İstanbul Kent Konseyi Başkanı Tülin Hadi: İstanbullular Haklarını Talep Etmeli

“Kent Konseyleri ‘siyaset üstü’ denir ama belediye başkanına rağmen kent konseyi olmaz.” 

“Katılım için iki tarafında istekli ve eşit koşullarda olması gerekiyor.” 

“Tek çaremiz var: hep beraber gelişmek zorundayız, zor olduğunu bile bile katılıma odaklanmak zorundayız. Zor, hız kesiyor ama getirisi çok.”  

Bu sözlerin sahibi İstanbul Kent Konseyi Başkanı Tülin Hadi…

Türkiye’de Kent Konseyi deneyimi, Osmanlı’dan gelen kamu yönetimi geleneğinde henüz çok yeni. İstanbul Kent Konseyi sadece 5 yıldır var. İstanbul Kent Konseyi Başkanlığını kurulduğu günden bu yana yürüten mimar Tülin Hadi, başkan sıfatının yanı sıra, evrensel bakış açısına sahip, demokrat, vizyoner, objektif ve Batılı bir kadın portresi çiziyor.   

Tülin Hadi ile yaptığım bu uzun söyleşide, başkanlığı döneminde neleri yapıp neleri yapamadıklarını; devasa sorunları olan bir kentte katılım ve kapsayıcılığın olanaklarını, İBB ve yurttaşlara dair gözlemleri, özeleştirileri ve çok daha fazlasını konuştuk. 

Söyleşi hem yerel yönetimler hem sivil aktörler için yol gösterici ve zihin açıcı. Zira İstanbul gibi çok aktörlü, çok sorunlu bir kentte yerel yönetimler, sivil toplum ve yurttaşlar odağında katılım ve kapsayıcılığa dair önemli tespitleri kapsıyor. Hadi, deneyimleri ışığında  Kent Konseyi’nin asli işlevlerini kolaylaştırıcılık, müzakere ve izleme-değerlendirme olarak sıralıyor, geleceğe dair vizyoner önerilerde bulunuyor.

[Bir veri kaynağından alınan kayıtlar]

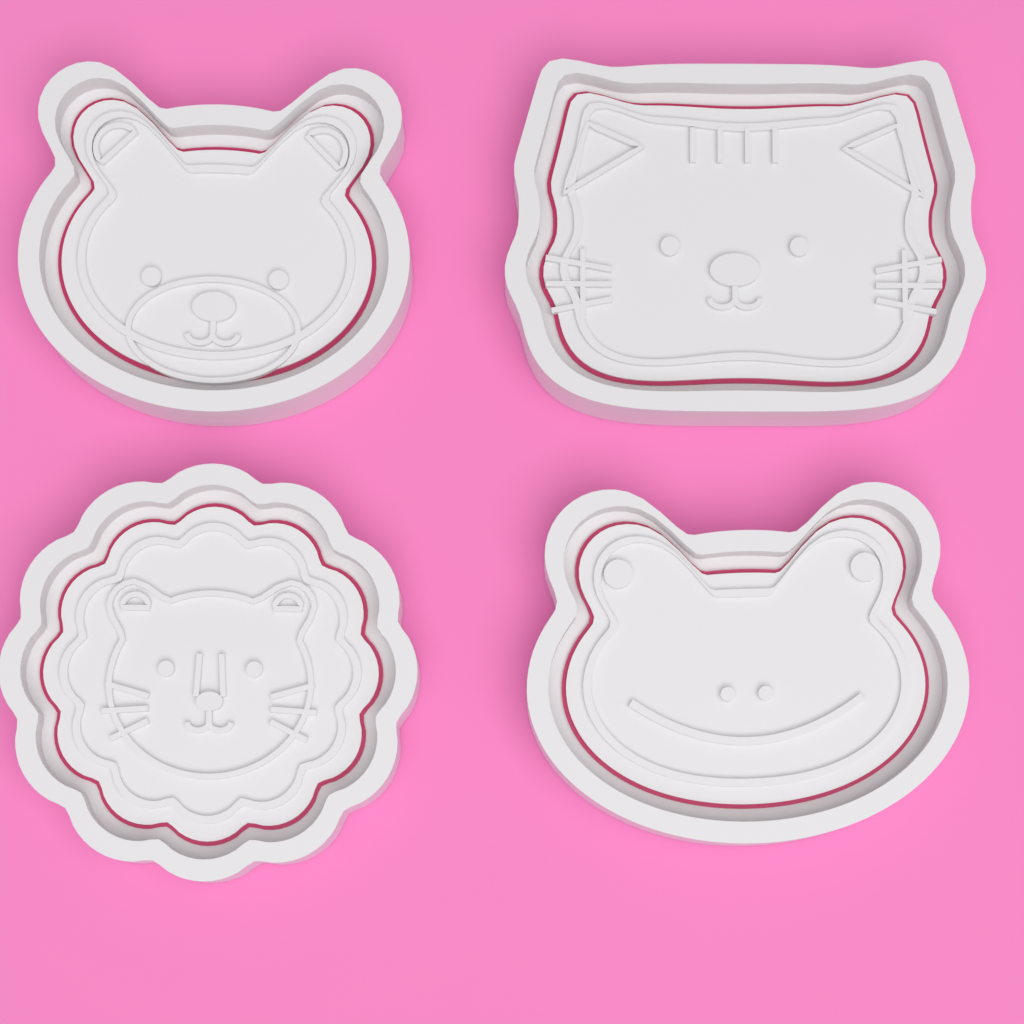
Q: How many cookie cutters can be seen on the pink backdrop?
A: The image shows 4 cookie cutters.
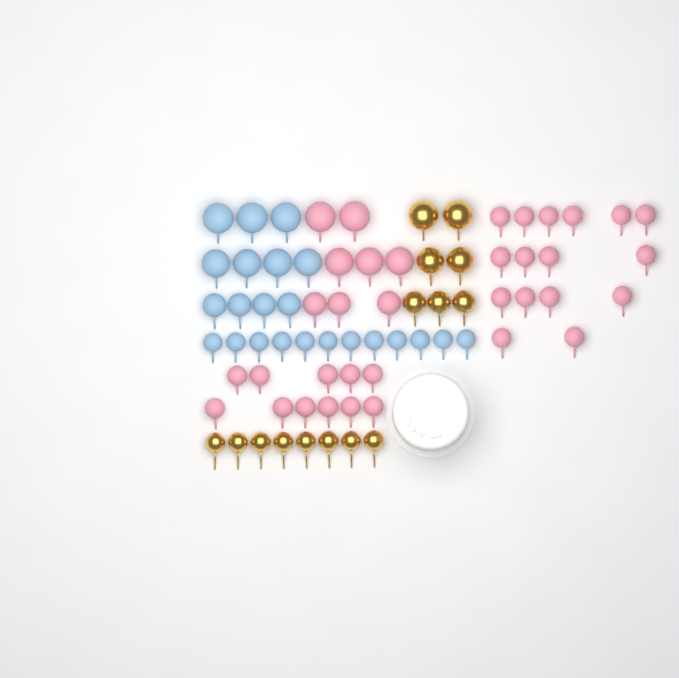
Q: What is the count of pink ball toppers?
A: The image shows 35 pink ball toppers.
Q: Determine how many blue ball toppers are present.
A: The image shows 23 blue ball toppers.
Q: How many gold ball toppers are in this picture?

**Yapılacaklar:**
[a] Tülin Hadi söyleşisine göre şu soruların yanıtları nedir?
(i) İstanbul Kent Konseyi kaç yıldır var?
(ii) Tülin Hadi'nin mesleği nedir?
(iii) Hadi, Kent Konseyi'nin asli işlevlerini neler olarak sıralıyor?
[b] Tülin Hadi söyleşisini kaldığı yerden sürdürür müsünüz?
Listeye burada gerek yok.

**Yazılı Yanıtlar:**
[a]
(i) 5 yıldır.
(ii) Mimar.
(iii) Kolaylaştırıcılık, müzakere ve izleme-değerlendirme.

[b]
İstanbul Kent Konseyi Başkanlığınızın üstünden 5 yıl geçti. Neler yaşadınız, nelere tanıklık ettiniz bu süre zarfında?

Kent Konseyi denilen bir yönetişim mekanizması ve ben bu mekanizmanın faydasına inanıyorum. Buranın varlığından güç alarak, burayı kullanarak birtakım sorunları çözebilecek, anlaşmazlıkları giderecek, şeffaflığı yaratabilecek ve yeni uygulamaları keşfedecek adımlar atılabilir. Zaten yönetmeliğinde “danışmayı güçlendir, hemşerilik bilincini arttırır, şeffaflığı sağlar…” der fakat tabii ki bunların nasıl gerçekleşebileceğine dair yöntemlerden bahsetmez. Yani hepimiz hissediyoruz bunların olabileceğini. Bu 5 senenin sonunda ben, Yürütme kurulu ve İstanbul Kent Konseyi ekibi bunun nasıl olabileceğini aslında anladık, gördük.

İstanbul için çok yeni bir deneyim olması süreci zor mu kıldı?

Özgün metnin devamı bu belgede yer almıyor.